Dormir con la crisis
Qué fácil sería todo si pudiésemos hacer un buffet libre con la realidad. Piénsenlo, escoger las experiencias que deseamos vivir y masticarlas una y otra vez, con el sabor delicioso de estar a gusto y la barriga bien llena con la sensación de que lo malo se queda en otra bandeja. Y poder mirar desde la mesa con el tenedor en la mano al masoquismo de las verduras, pobrecito el que se las come.

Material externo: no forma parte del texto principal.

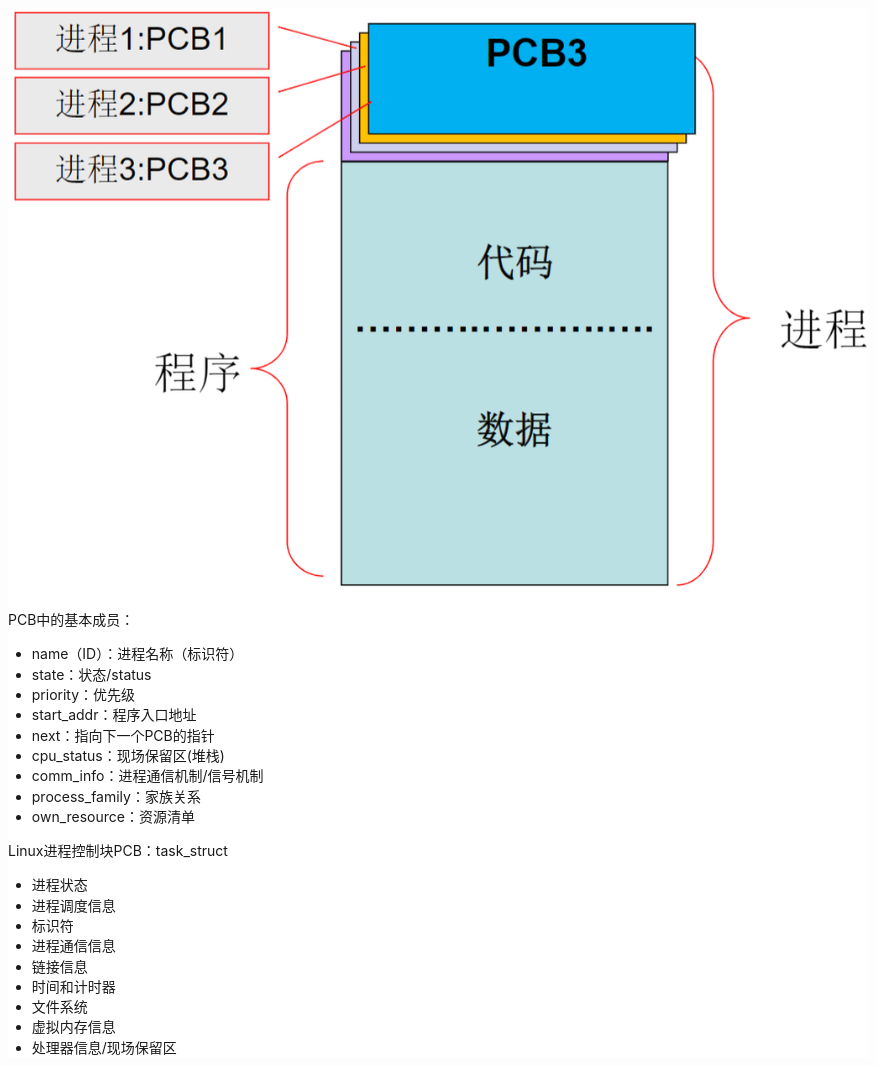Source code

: ![|550](image/Pasted%20image%2020231226101617.png)

PCB中的基本成员：
- name（ID）：进程名称（标识符）
- state：状态/status
- priority：优先级
- start_addr：程序入口地址
- next：指向下一个PCB的指针
- cpu_status：现场保留区(堆栈)
- comm_info：进程通信机制/信号机制
- process_family：家族关系
- own_resource：资源清单

Linux进程控制块PCB：task_struct
- 进程状态
- 进程调度信息
- 标识符
- 进程通信信息
- 链接信息
- 时间和计时器
- 文件系统 
- 虚拟内存信息
- 处理器信息/现场保留区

En el fondo, tenemos algo parecido, o eso intentamos. Vivimos a lo nuestro, con la mirada puesta en el plato; lo que pasa es que de vez en cuando se nos cuela algún que otro ajo y hasta un puerro. Y aunque cada vez más lleguen a buffet cuando ya no queda nada, miramos de reojo aupados en el compadecimiento; “ay, qué mal están las cosas”. Estarán fatal, pero preferimos que nos lo cuenten a acercarnos, porque la realidad dura más de 21 días y es bastante cansada.

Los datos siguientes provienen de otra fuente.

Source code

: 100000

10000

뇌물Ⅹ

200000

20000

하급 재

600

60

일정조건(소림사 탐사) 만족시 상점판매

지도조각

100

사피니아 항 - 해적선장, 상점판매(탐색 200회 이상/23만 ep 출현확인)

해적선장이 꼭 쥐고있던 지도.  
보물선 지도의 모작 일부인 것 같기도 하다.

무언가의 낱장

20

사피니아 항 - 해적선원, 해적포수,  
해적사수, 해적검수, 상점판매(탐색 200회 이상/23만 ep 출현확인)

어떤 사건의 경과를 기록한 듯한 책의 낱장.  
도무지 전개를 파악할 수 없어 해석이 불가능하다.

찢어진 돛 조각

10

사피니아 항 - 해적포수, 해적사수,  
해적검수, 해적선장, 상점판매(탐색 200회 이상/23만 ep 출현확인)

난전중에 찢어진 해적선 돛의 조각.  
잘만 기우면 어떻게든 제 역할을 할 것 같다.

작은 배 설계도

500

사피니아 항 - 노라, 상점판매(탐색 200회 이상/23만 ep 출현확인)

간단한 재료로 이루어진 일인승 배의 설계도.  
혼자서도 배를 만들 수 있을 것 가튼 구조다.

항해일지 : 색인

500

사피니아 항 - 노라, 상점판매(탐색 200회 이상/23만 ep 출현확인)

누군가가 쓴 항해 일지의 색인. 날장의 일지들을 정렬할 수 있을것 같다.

Con la barriga llena y pocas pretensiones me acosté el otro día, que mi cama es de noventa y no hay espacio para sueños ni cosas de esas que no son. El respiro fue corto hasta para un insomne, porque mi móvil vibró a la 01:15 con un nuevo e-mail. La Administración se dignaba a dirigirse a uno, y ya se sabe que la Administración no entiende de madrugadas porque trabaja 24/7. Una carta sucinta de denegación de beca para estudios universitarios. Alguien me dijo una vez que el escenario natural de las malas noticias era la noche. Fue entonces cuando me di cuenta de que había traspasado la frontera en ese mismo instante; estaba conociendo a la crisis. Entró despacio en mi habitación, respetando a la noche porque no se le puede robar. Iba desnuda, y caminaba orgullosa y engreída con el paso del que sabe que el país es su casa. Se metió a mi lado bajo las mantas e intuyó mi nudo en el estómago, la presión de las expectativas rotas. La presentación me la susurró rápido al oído, porque ya nos conocíamos de vista. Yo, tumbado bocarriba con los ojos clavados en el techo en una permisión de miedo e indignación, intenté obviarla mientras pude. Con alegría de puta, era melosa porque sabía que venía a cobrar. Aquella noche era mi crisis, y mañana ya veríamos.
Me desperté triste y apático, porque la tristeza no necesita de pucheros para ser más, aunque Sáenz de Santamaría intente demostrar lo contrario con burdas lágrimas inexistentes. Seguía la crisis en mi cuarto, deshaciendo su equipaje vacío; resulta que iba a quedarse un poco más. En la ducha me froté las expectativas y las dejé marchar por el sumidero. Salí de casa con las primeras luces del alba, rumbo al trabajo, y en mi cabeza amanecía, también triste, una idea: aquí se trata de trabajar para estudiar, no de estudiar para trabajar.